在雙邊交割中,批發商先從賣方A處購入房產,然後立即以更高價格賣給終端買方B。過橋資金提供了A-B交易所需的購買資金,B-C交易完成後立即償還。這種融資的費用通常是交易金額的1%至2%加上手續費,雖然成本不低,但讓沒有大量現金的批發商也能做獲利可觀的批發交易。
過橋資金(Transactional Funding)是一種超短期貸款,通常只需1至3天,專門為房地產批發商提供資金來完成先買後賣的同日或背靠背雙邊交割(double close),讓批發商無需使用自有資金即可完成交易。
At a Glance
How It Works
Core mechanics. Transactional Funding operates within the broader framework of real estate lending. When investors encounter transactional funding in a deal, they need to understand how it interacts with other variables like operating expenses, NOI, and cap rate. The concept applies whether you are analyzing a single-family rental or a small multifamily property.
Practical application. In practice, transactional funding shows up during the invest phase of investing. For properties in markets like Cleveland, understanding this concept helps you make informed decisions about pricing, financing, or management. Most investors learn to factor transactional funding into their standard deal analysis spreadsheet alongside metrics like cash-on-cash return and DSCR.
Market context. Transactional Funding can vary significantly across markets. What works in Cleveland may not apply in a coastal metro where cap rates are compressed and competition is fierce. Always validate your assumptions with local data and comparable transactions.
Real-World Example
James is evaluating a property in Cleveland listed at $434,000. The property generates $2,400/month in gross rent across two units. After accounting for transactional funding in the analysis, James discovers that the effective return shifts meaningfully — the initial 5.7% cap rate calculation changes once this factor is properly accounted for.

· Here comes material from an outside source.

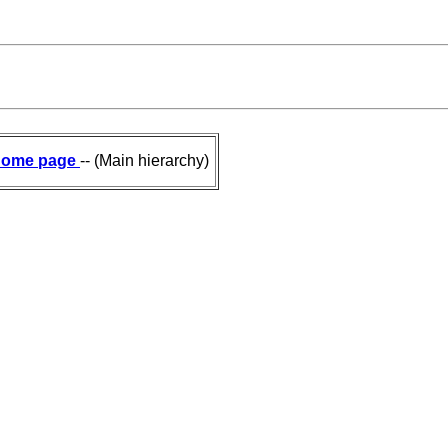
ome page
-- (Main hierarchy)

James runs the numbers both ways: with and without properly accounting for transactional funding. The difference amounts to roughly $3,200/year in either additional cost or reduced income. On a $434,000 property, that is the difference between a deal that meets the 1% rule and one that falls short. James adjusts the offer price accordingly and negotiates a $12,000 reduction, which the seller accepts after 8 days on market.
Pros & Cons
- Helps investors make more accurate deal projections by accounting for a commonly overlooked variable
- Provides a standardized framework for comparing properties across different markets and property types
- Reduces the risk of unpleasant surprises after closing by identifying potential issues during due diligence
- Gives experienced investors an analytical edge over less sophisticated buyers in competitive markets
- Can add complexity to deal analysis, especially for newer investors still learning the fundamentals
- Market-specific variations mean that rules of thumb may not apply universally across all property types
- Requires access to reliable data, which can be difficult to obtain in some markets or property categories
- Over-optimizing for this single factor can cause analysis paralysis and missed opportunities
Watch Out
- Data reliability: Always verify your transactional funding assumptions with actual market data, not seller-provided projections or outdated estimates
- Market specificity: Transactional Funding behaves differently in landlord-friendly vs. tenant-friendly states, and across different property classes
- Integration risk: Do not analyze transactional funding in isolation — it interacts with financing terms, tax implications, and local market conditions
Ask an Investor
The Takeaway
Transactional Funding is a practical real estate lending concept that every serious investor should understand before committing capital. Whether you are buying your first rental property or scaling a portfolio, properly accounting for transactional funding helps you project returns more accurately and avoid costly mistakes. Master this concept as part of the fix and flip approach and you will make better-informed investment decisions.